Rimedi per la coppia

Rimedi per la coppia

La terapia dei cappelletti.

È importantissimo fare almeno una volta ogni tanto la terapia della pasta fresca in famiglia. Rinsalda, fortifica e rinvigorisce la coppia. Riempie la casa di profumi e briciole. Obbliga ad uscire dal proprio leit motive quotidiano, qualsiasi sia, garantendo un rifugio in un gesto senza tempo. E soprattutto costringendo la famiglia a un momento di condivisione. È inevitabile per altro, in corso d’opera, avviare e nutrire almeno una conversazione. O quantomeno canti.
Noi in genere facciamo i cappelletti. O i tortelli. Ma i cappelletti sono senza dubbio la nostra soluzione migliore. Da buoni emiliani. Come si procede?
È necessario stabilire e definire per bene i ruoli.
Chi tira la pasta?
Chi fa i quadretti con la rotella sulla sfoglia?
Chi passa a mettere il ripieno sui quadretti?
Chi piega?
Ecco ce n’è per tutti. Dagli unenni (che poi attaccheranno inevitabilmente strisce di sfoglia sulle pareti e sul divano), ai novantenni (che lamenteranno giudizi sul ripieno non abbastanza saporito ed eccessivamente molle). Mi salva sempre il giudizio super partes del babbo, affetto da ottimismo cronico, che tende altresì a puntare all’obiettivo di concludere… Ottimo ed instancabile piegatore. Da buon artigiano.
Comunque. Cosa occorre?! Si procede con ordine. Prendiamo una giornata uggiosa, nebbiosa, fredda e possibilmente domenicale, festiva. Per essere tutti presenti.

È doveroso preparare, oltre al ripieno e alla pasta, almeno una torta. Di quelle molto molto buone (torta nera o di mandorle, torta cioccolatino, secondo i propri gusti), da mettere a disposizione degli “operai” nel momento dello sconforto operativo…
Il ripieno: ognuno ha la sua ricetta. Indiscutibilmente la migliore. Protagonista immancabile il parmigiano Reggiano, poi un trito di stracotto di carni miste (cotte con cipolla dove si incastano i chiodi di garofano), pane per asciugare il brodino dello stracotto, poi c’è chi aggiunge crudo o mortadella, e l’uovo per legare il tutto dopo averlo tritato.
La pasta: tante uova quanta farina in un rapporto 1:1

Attenzione a non cedere all’impulso della fretta. Il ripieno deve “covare”: tutti gli ingredienti devono conoscersi l’un l’altro lasciando ognuno qualcosa di sè e ricevendo qualcosa dagli altri. Come in famiglia.

E la pasta va mescolata, mescolata, mescolata. Con la forza.
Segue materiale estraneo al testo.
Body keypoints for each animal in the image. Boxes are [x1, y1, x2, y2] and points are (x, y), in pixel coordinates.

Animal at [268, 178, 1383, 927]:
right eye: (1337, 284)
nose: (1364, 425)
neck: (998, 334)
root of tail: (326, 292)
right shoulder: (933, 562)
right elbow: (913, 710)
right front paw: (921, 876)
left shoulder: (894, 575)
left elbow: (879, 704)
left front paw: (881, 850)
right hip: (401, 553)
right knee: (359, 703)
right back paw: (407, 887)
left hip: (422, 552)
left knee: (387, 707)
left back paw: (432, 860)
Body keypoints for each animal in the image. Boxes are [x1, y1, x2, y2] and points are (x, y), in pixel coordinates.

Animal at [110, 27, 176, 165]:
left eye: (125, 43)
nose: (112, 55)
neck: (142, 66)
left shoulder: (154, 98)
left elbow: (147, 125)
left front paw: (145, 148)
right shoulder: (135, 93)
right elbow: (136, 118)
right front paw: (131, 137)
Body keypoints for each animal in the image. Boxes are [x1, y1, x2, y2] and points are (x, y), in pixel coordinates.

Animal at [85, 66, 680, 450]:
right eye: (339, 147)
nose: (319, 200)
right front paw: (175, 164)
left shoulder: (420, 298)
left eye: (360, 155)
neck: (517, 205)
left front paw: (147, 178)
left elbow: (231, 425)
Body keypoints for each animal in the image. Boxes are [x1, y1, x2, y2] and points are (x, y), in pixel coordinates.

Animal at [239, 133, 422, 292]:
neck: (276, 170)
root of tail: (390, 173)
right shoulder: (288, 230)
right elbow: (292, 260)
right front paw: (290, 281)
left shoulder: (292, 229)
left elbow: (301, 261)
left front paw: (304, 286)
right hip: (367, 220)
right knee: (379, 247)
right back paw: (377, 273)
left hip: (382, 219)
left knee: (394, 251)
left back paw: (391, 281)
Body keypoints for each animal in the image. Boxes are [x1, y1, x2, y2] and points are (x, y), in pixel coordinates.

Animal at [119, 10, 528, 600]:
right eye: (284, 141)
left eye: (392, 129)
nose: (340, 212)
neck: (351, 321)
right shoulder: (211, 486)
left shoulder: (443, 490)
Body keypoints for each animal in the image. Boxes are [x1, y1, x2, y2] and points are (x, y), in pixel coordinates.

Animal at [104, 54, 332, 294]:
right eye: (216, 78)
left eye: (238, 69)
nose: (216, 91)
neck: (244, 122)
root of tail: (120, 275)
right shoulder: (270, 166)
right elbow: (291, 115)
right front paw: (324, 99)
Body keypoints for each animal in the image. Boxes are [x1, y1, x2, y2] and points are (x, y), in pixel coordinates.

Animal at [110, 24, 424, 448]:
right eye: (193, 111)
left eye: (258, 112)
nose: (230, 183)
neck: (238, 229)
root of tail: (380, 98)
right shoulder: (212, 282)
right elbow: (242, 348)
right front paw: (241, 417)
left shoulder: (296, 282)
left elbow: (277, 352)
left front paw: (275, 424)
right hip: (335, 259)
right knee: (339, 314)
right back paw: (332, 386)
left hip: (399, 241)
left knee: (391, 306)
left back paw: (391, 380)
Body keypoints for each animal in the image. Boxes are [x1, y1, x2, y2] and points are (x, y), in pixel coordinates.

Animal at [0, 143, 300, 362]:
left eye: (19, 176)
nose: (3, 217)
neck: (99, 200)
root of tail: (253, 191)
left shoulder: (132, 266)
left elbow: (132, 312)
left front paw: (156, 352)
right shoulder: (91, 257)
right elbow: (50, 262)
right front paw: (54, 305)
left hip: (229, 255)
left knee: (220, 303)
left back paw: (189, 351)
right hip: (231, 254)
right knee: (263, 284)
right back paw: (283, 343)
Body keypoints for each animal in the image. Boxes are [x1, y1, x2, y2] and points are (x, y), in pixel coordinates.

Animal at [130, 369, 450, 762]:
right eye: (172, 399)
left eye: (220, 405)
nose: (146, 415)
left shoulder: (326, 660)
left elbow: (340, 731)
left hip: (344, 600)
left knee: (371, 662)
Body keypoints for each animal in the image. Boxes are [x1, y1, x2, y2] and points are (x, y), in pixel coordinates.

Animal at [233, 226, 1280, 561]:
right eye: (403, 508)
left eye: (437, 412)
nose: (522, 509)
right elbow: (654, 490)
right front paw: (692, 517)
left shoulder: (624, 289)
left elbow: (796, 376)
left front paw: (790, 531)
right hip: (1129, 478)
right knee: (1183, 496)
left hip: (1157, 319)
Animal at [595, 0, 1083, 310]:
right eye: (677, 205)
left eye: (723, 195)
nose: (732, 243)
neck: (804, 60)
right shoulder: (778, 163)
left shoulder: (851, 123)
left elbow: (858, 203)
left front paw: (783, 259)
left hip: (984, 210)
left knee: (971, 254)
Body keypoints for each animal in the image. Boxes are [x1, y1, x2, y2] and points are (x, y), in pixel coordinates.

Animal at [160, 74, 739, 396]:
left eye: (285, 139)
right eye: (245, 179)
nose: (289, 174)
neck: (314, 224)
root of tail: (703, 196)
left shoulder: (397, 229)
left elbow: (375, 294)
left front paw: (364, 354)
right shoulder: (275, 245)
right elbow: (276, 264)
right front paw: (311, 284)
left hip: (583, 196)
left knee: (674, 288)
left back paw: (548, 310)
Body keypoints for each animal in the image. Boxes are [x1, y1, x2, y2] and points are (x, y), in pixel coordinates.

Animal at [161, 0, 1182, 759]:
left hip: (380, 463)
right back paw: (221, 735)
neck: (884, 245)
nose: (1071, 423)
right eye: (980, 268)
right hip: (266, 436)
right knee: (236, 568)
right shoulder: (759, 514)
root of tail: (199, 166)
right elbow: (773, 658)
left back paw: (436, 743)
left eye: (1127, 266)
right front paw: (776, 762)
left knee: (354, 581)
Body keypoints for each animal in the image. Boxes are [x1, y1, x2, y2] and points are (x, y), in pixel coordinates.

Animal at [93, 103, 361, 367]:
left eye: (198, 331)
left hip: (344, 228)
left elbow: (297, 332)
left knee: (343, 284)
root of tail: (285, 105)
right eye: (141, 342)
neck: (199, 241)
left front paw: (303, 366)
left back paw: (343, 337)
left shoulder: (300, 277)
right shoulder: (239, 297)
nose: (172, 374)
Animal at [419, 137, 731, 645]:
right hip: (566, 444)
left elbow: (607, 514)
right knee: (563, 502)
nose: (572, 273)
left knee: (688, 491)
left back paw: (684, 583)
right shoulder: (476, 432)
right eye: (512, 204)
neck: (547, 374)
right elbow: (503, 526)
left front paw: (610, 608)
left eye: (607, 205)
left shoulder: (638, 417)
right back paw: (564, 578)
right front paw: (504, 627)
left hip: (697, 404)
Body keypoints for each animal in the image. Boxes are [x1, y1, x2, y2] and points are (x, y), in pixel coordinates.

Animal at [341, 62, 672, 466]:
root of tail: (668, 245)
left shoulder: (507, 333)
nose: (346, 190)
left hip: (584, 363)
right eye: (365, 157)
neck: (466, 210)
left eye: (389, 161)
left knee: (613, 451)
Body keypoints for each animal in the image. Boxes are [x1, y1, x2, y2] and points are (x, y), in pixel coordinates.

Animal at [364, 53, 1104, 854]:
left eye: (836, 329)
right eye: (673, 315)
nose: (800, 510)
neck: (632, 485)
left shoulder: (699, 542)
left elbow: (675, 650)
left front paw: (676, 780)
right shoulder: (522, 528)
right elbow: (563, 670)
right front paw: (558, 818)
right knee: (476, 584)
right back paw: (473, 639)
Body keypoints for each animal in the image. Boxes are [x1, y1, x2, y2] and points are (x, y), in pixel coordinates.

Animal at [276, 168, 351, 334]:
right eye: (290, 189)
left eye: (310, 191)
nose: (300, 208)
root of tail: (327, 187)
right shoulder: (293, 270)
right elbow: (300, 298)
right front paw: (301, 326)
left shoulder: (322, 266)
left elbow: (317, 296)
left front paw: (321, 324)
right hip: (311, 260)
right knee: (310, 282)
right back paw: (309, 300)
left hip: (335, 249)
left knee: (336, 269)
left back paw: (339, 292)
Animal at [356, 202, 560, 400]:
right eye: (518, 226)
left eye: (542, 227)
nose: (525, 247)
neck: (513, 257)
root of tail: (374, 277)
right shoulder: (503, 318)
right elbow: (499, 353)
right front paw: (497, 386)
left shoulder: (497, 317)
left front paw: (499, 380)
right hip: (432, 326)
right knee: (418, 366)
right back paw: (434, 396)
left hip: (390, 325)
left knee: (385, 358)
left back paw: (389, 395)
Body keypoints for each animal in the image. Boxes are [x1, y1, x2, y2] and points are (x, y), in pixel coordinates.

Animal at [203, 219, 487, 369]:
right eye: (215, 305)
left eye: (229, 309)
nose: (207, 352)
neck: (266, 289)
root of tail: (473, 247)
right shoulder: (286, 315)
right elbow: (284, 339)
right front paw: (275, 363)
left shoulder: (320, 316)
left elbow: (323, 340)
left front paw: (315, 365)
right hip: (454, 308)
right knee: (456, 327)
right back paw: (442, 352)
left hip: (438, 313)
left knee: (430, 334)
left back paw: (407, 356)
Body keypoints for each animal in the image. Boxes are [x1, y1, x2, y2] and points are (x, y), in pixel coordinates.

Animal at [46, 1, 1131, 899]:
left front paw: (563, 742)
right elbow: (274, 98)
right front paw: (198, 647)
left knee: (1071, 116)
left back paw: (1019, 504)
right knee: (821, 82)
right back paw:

E poi lasciata a riposare perchè sappia distendersi nella sfoglia senza resistenze.

Impasto
E poi? Tanta voglia di condivisione. In uno spirito che solo l’operatività del cappelletto regala. Costringendo a far emergere tutto il surplus della vita che scorre, che scappa. Tutto quello che resta solo nelle note a piè di pagina di conversazioni interrotte, sommarie e mai esaustive della quotidianità frenetica. Costretti intorno ad un tavolo con pasta ovunque, ripieno che non finisce mai e vassoi stracolmi di cappelletti, sarà inevitabile fare terapia di famiglia. E la terapia di famiglia serve a scaldare la casa, i cuori di chi la vive, rimescolando l’amore e moltiplicandolo. A dare prova della capacità creativa e operativa della coppia. Ed è quello che salva.

Cappelletti

Bambini felici? Dati certi indicano che i bambini sono felici quando crescono nell’amore. Io sono sicura che i cappelletti producano amore. Lo scovino, lo sappiano spolverare e lo possano moltiplicare. E allora avanti… Non resta che piegare.
E alla fine metterli via per mangiarsene un bel piatto. Possibilmente farlo in una sera che chiude giornate difficili o intrise di superfluo. Cotti in un bel brodo caldo. Hanno il potere di restituire l’amore che hanno scovato, spolverato, moltiplicato nella giornata della piegatura. Sappiatelo!